Helaas horen we dat hier regelmatig gesproken wordt over “de zwakkere in de samenleving” en eigenlijk is het behoorlijk denigrerend als er steeds zo over je gesproken wordt. Bovendien erg knap om nog zelf te geloven in jouw kansen als de politiek je steeds wijst op wat je niet kunt. Wat de VVD betreft zou de inzet veel meer moeten zijn op wat je wél kunt. Geen zwaktes compenseren, maar talenten zoeken. 

En wij zijn ervan overtuigd dat iedereen over talenten beschikt.
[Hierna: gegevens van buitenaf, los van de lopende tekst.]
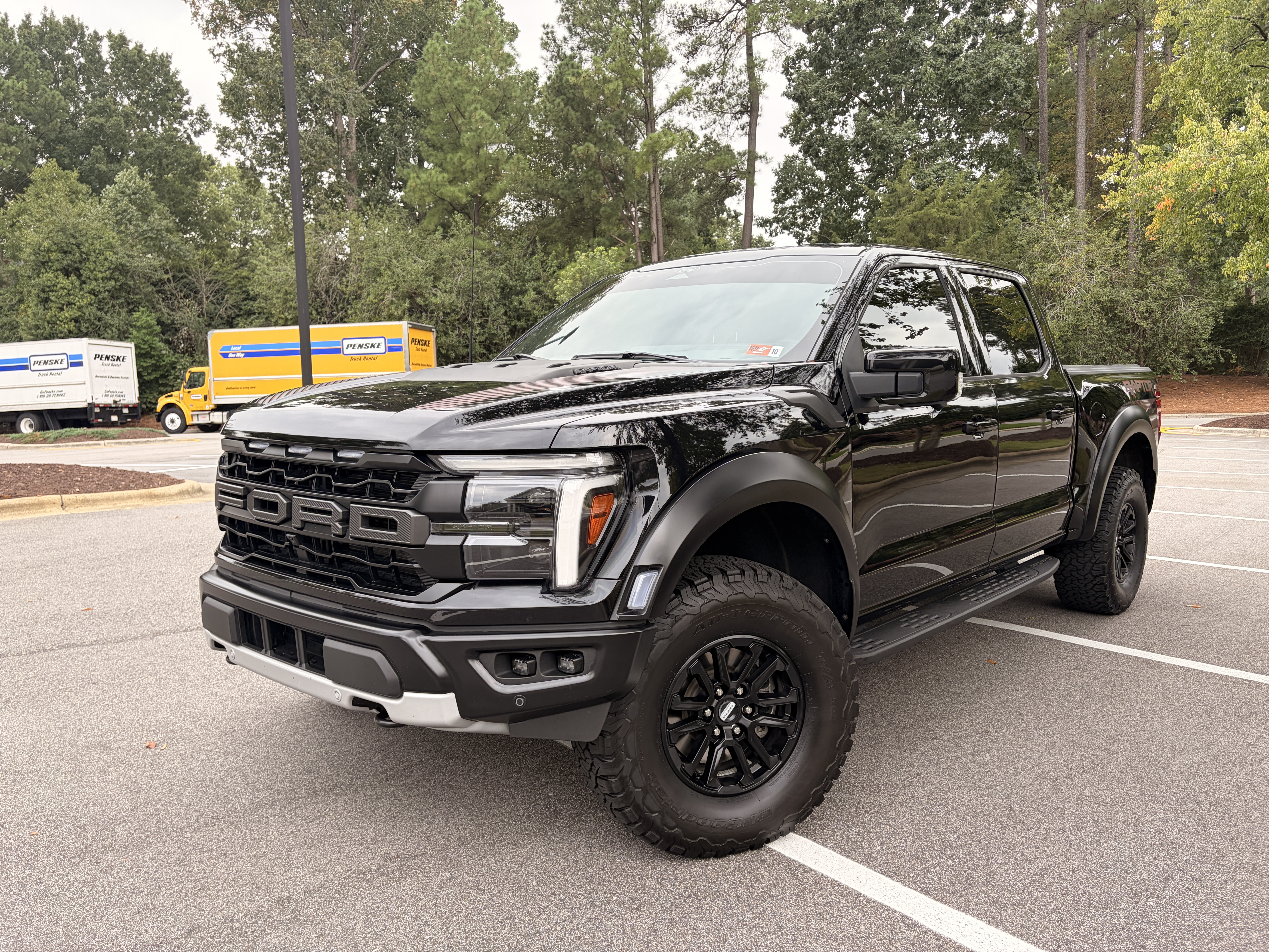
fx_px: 953
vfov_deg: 53.1
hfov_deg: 67.3
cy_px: 476
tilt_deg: -6.0
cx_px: 634
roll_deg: +1.0
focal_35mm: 26
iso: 40
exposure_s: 1/141
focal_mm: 5.96
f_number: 1.6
Daar moet je alleen wel achterkomen. Vandaar dat wij ook zoveel waarden hechten aan het in kaart brengen van de kansen. In de vorige periode diende onze partijgenoot Jarig Sipma een motie in om hier een start mee te maken. Zo zou gemeente en werkgevers op ieder moment digitaal inzicht kunnen krijgen in het arbeidspotentieel van de Stadjers. Er is een pilot gekomen en we horen dat het nog steeds de aandacht van het college heeft. Maar is dat genoeg? 

Ondertussen zien we het aantal uitkeringen stijgen. We zitten ruim boven de 10.000 (2016: 10.338). De inzet op ‘kansen in kaart’ loopt nu twee jaar. In die tijd zijn zo’n 3.600 mensen benaderd, maar slechts de helft is ingegaan op een persoonlijk gesprek. Dit gebeurt op vrijwillige basis en het blijft bij één gesprek. We kunnen ons afvragen of dit genoeg is. 

Aan de ene kant hebben we vooral banen nodig om mensen uit de uitkering te krijgen. Wanneer mensen een baan hebben, hebben ze hun eigen inkomen en dat maakt ze onafhankelijker. Meer keuzevrijheid en meer persoonlijke ontwikkeling. 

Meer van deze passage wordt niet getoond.